WRITTEN TASK 1
In the passage about the Good Cemeterian, take the part that opens with the words containing "The Good Cemeterian started" and closes with "back to life.", and write it out again with "headstones" substituted for "tombstones".

========================================================================

The process seems to be quite complicated. Lumish sometimes spends up to four months cleaning some of these tombstones.

Aside from this unusual hobby, Lumish is a history buff and also enjoys photography. He told the Tampa Bay Times that it all started in Oaklawn Cemetery, where he went to take photos of historic graves. He found out that many of the tombstones for military veterans were practically destroyed.

Lumish works six days a week as a carpet and upholstery cleaner but still loves spending his day off scrubbing forgotten tombstones. He made this his life mission.

What started as his hobby eventually transformed into his passion. Uncovering the names on veterans’ tombstones became his life goal. It earned him the nickname “the Good Cemeterian.”

In 2016, he told CBS News that what disturbed him the most was that veterans resting beneath the tombstones were forgotten. He couldn’t properly thank them and understand who they were.

The Good Cemeterian started his mission back in 2013. He told the Tampa Bay Times that he had restored around 300 tombstones by November 2015. But Lumish is not just uncovering the names of the military veterans; he is also uncovering the history behind the names. His goal is to bring their memory and resting place back to life.

========================================================================

WRITTEN TASK 2
Count the lines of the records that contain the string "closer", and give only that number. Case counts.

RECORDS

========================================================================

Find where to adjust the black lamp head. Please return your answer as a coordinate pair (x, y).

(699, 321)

========================================================================

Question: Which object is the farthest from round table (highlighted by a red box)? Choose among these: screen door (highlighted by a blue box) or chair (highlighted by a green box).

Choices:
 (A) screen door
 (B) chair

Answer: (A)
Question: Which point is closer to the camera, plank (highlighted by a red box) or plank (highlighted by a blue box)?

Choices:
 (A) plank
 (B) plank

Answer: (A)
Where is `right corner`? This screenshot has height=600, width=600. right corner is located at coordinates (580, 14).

========================================================================

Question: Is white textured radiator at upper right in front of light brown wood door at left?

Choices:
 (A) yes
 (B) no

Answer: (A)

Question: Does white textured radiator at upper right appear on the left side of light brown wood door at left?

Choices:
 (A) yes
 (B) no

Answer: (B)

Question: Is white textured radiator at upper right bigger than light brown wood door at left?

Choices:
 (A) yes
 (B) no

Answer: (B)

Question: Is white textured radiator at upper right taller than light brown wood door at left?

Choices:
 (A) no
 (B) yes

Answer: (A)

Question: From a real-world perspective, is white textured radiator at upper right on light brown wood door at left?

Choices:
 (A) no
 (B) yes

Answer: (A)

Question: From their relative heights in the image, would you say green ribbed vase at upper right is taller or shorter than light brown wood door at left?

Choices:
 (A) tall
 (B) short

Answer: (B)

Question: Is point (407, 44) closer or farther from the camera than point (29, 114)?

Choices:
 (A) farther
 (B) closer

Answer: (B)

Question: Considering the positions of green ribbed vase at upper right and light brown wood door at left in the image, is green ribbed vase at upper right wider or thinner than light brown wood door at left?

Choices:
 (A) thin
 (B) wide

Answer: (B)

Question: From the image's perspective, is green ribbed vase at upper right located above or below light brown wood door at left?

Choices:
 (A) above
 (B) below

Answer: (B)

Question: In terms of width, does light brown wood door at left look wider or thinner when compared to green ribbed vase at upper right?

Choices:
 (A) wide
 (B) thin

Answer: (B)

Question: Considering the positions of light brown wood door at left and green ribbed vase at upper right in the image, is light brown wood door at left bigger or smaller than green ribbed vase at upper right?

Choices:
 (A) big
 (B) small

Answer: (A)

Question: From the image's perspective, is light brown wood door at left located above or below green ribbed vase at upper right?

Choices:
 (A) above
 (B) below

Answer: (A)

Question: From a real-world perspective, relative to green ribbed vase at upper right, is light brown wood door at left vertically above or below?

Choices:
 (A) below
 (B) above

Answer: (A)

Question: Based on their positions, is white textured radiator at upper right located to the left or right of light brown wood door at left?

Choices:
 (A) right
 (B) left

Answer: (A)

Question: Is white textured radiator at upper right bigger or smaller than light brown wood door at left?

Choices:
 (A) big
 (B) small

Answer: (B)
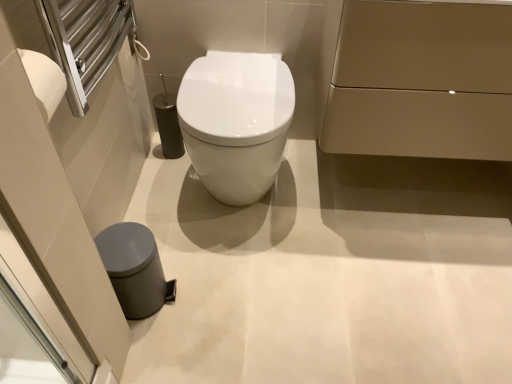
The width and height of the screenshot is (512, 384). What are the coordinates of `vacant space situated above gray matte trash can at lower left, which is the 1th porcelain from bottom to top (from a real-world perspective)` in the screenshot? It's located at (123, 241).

========================================================================

EXPECTED OUTPUT 1
The Good Cemeterian started his mission back in 2013. He told the Tampa Bay Times that he had restored around 300 headstones by November 2015. But Lumish is not just uncovering the names of the military veterans; he is also uncovering the history behind the names. His goal is to bring their memory and resting place back to life.

EXPECTED OUTPUT 2
3